Jesus uses the word "anxious" (merimnao) six times in this passage. The repetition is not accidental. He is not making a suggestion. He is issuing a command — one as binding as "love your enemies" or "do not commit adultery." The difficulty of obeying it does not reduce its authority.
But Jesus does not simply command. He reasons. The birds do not farm, yet they are fed. The lilies do not weave, yet Solomon in all his glory was not arrayed like one of them. The argument is from lesser to greater: if God cares for birds and flowers, how much more will He care for you? "Are you not of more value than they?" The question expects an emphatic yes.
Bonhoeffer grounds this freedom in the final command: "Seek first the kingdom of God and his righteousness, and all these things will be added to you." The disciple has one job: seek God's kingdom. Everything else is God's responsibility. This is not passivity. It is radical reorientation — a life organized around one priority, with everything else entrusted to the Father's care.
Going Deeper
Paul's prescription in Philippians 4 is the practical outworking of Jesus's teaching: bring your anxieties to God in prayer, with thanksgiving. The result is "the peace of God, which surpasses all understanding." This peace does not come from having all your questions answered or all your problems solved. It comes from casting your burden on the One who carries all things — and discovering that He is strong enough to hold them.
What would a carefree life look like for you — not a careless life, but one free from the tyranny of anxiety because it is rooted in the care of a faithful Father?
Key Quotes
“Possessions are not ours to keep, but to give away. Giving is the natural overflow of the disciple's life, for the disciple knows that all things come from God. But anxiety is the mark of the person who has forgotten this.”

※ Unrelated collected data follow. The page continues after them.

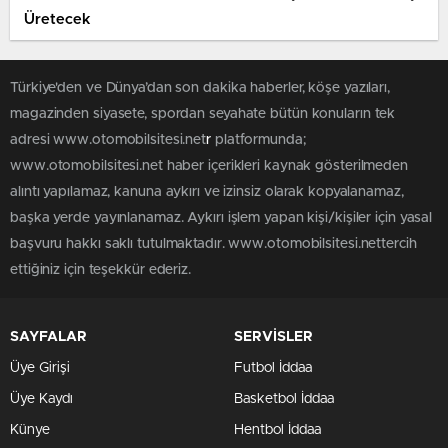
Üretecek
Türkiye'den ve Dünya’dan son dakika haberler, köşe yazıları,
magazinden siyasete, spordan seyahate bütün konuların tek
adresi www.otomobilsitesi.net
r
platformunda;
www.otomobilsitesi.net haber içerikleri kaynak gösterilmeden
alıntı yapılamaz, kanuna aykırı ve izinsiz olarak kopyalanamaz,
başka yerde yayınlanamaz. Aykırı işlem yapan kişi/kişiler için yasal
başvuru hakkı saklı tutulmaktadır. www.otomobilsitesi.nettercih
ettiğiniz için teşekkür ederiz.
SAYFALAR
SERVİSLER
Üye Girişi
Futbol İddaa
Üye Kaydı
Basketbol İddaa
Künye
Hentbol İddaa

“If we follow Jesus and look only to His righteousness, we are in His hands and under the protection of Him and His Father. And if we are in communion with the Father, all things will be added unto us.”
Prayer Focus
Laying your anxieties before God one by one — naming them specifically — and asking Him to replace the grip of worry with the peace of trust
Meditation
Jesus says 'do not be anxious' six times in this passage. This is not casual advice — it is a command from the Lord of the universe. What are you most anxious about today? What would it look like to obey this command with that specific anxiety?
Question for Discussion
Bonhoeffer says anxiety is the mark of a person who has forgotten that all things come from God. But anxiety often feels involuntary — more like a condition than a choice. How do you obey the command 'do not be anxious' when anxiety is not simply a decision you can switch off?